Usually, this was where Charlotte would be subject to dismissal, insults or a lecture on how things were done. The silence that followed unnerved him more than living more than a year under Liedecker’s thumb ever had.
“My name.” Liedecker said, emphasizing each syllable as if he was sifting them for hidden meaning. “They called me by my name. They used my name?” His voice practically smoldered with his slow burning rage. “These dime a dozen pissants know my goddamn name?”
“That’s what Tibbedo says.” Charlotte replied. “I’ve been trying to get a line to Staffhammer, but the Syndicate is furious over this. Some of their guys are in the hospital.”
“I don’t give a good god damn what the Syndicate thinks, Charlotte. There is a more serious matter to attend. I have spent years becoming the man I am. I have scratched and fought and bled for this and I will not let some tin brained…” He trailed off, something clicking in his head. “You said they were cyborgs.”
“That’s what Tibbedo said, sir, not me. I’ve got no confirmation on that.”
Liedecker opened a new window next to Rick Charlotte’s image. In it, he called up a linked list of his holdings. “Never mind confirmation.” He declared.
“Sir, I’m not sure we can trust Tibbedo. He’s… he’s excitable, he’s… well from the file on him, he’s an idiot at everything but sales.”
“I said never mind confirmation.” The tone he said that in declared the discussion over. “I’ve got something more important for you to do, Charlotte.”
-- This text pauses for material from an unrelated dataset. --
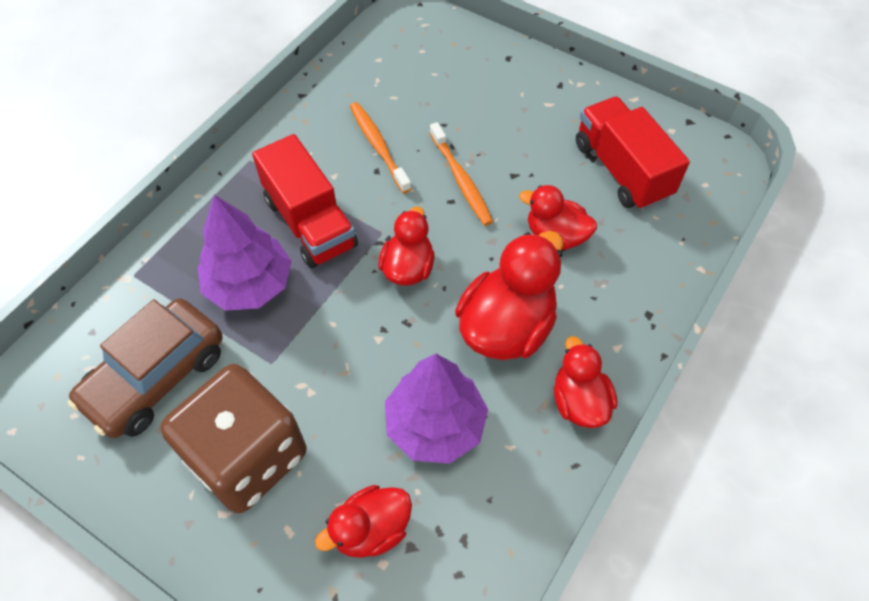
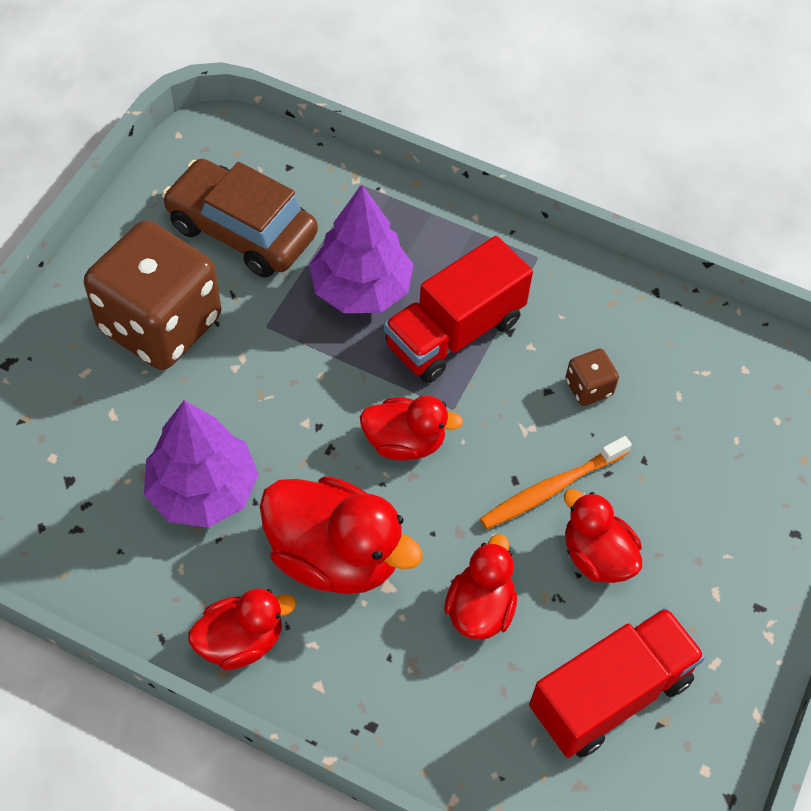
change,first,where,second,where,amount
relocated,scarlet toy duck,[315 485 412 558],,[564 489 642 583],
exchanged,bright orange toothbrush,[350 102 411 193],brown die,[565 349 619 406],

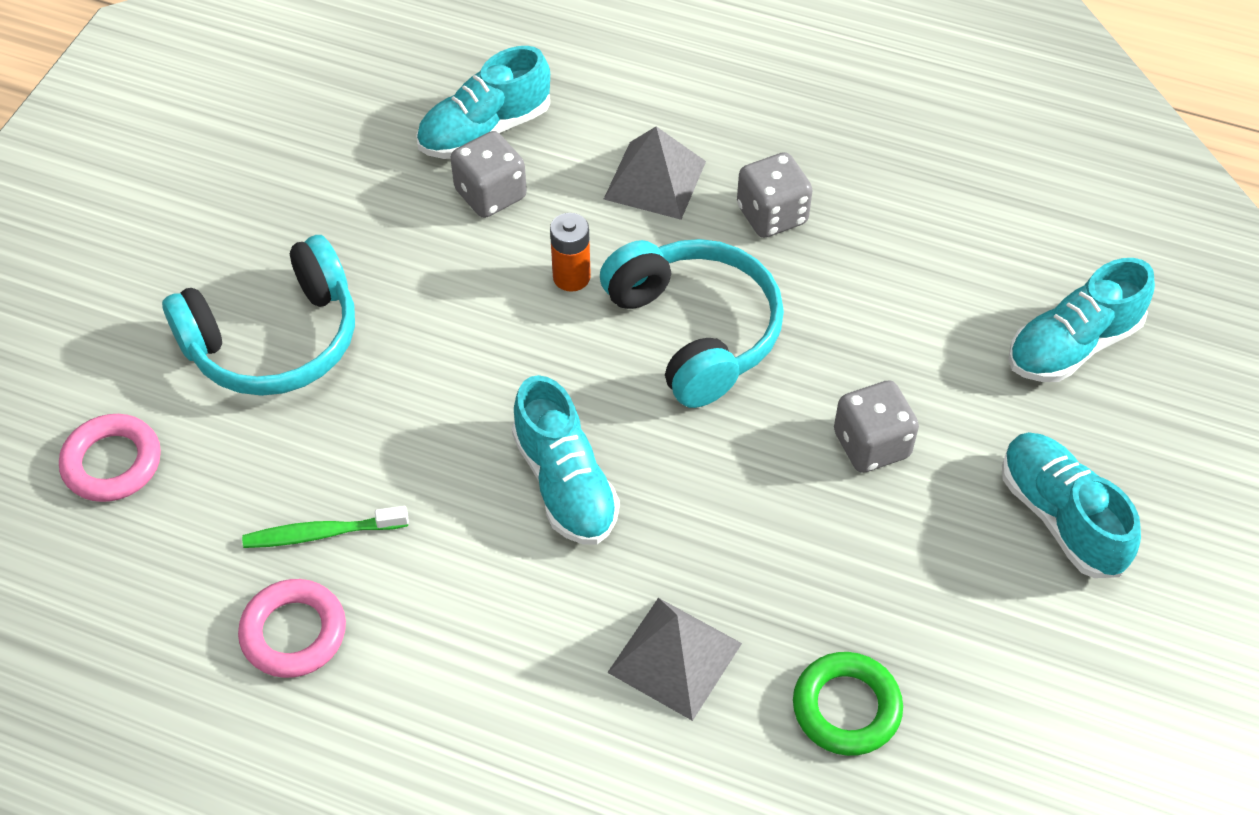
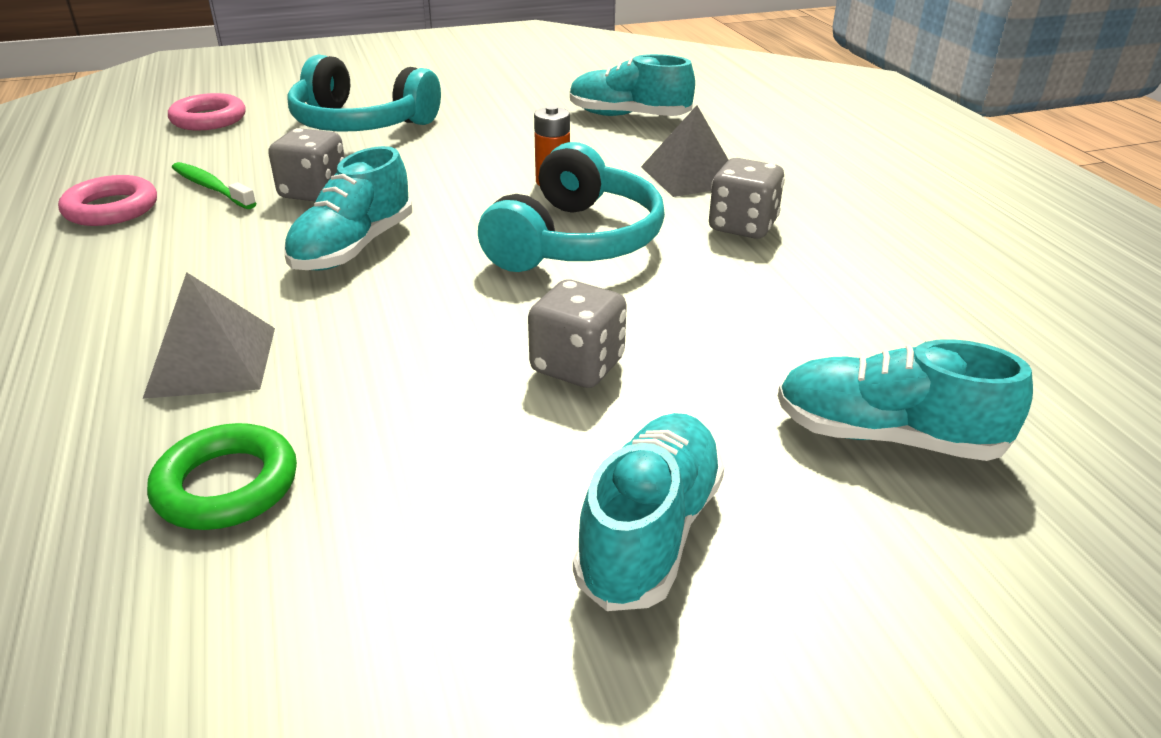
change,first,where,second,where,amount
relocated,gray die,[450 131 527 218],,[268 128 345 202],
“That’s what I like to hear. Now call Vorpal to the office and put in a call to the Merriweather Rest Home.”
“Merriweather…” Charlotte muttered without thinking. “But that’s… oh no.”
“Don’t give me that, Charlotte, ‘less you’ve got a mind for me to remind me of who is in charge and who holds your life in his hands.” In private, there was no subtly to Liedecker’s brand of loyalty enforcement.
Charlotte took a deep breath. He hadn’t meant to say that out loud. “Yes sir, making the call now.”
Almost six months had come and gone and life had never returned to normal for him. He still had phantom pains that ravaged his right arm and side one a weekly basis. The feeling of pins and needles in his hands never really went away.
And of course, the flexible ceramic brace that supported his spine and prevented him from sleeping on his back was a constant reminder.
Physically, he had been broken. And yet, for whatever reason, the pay checks kept coming, his quarters at the rest home were constantly being upgraded in one way or another, and there had been no talk of punishment or retribution since the night after the incident.
He hated Liedecker and his entire organization and yet he had not only kept him alive, but comfortable when there was a collective thirty million dollar bounty on his head in ten countries. The man had called him a dog, and yet, he’d been treated like a king.
Somehow, life had become a paradox where the thing he hated most sustained him.
Remington Haut could appreciate the philosophical implications of all this, but the comfortable life bought with bloody money he’d been accustomed to was only a side effect of the thrills he got dealing out death.
A soft bed and all the amenities were nothing. The high quality medical care that kept the phantom pains to a dull roar was a minor nicety at best. He wanted action. He wanted violence.
He was meditating on that very thought when the phone rang. It was Rick Charlotte. And he was calling to answer his prayers.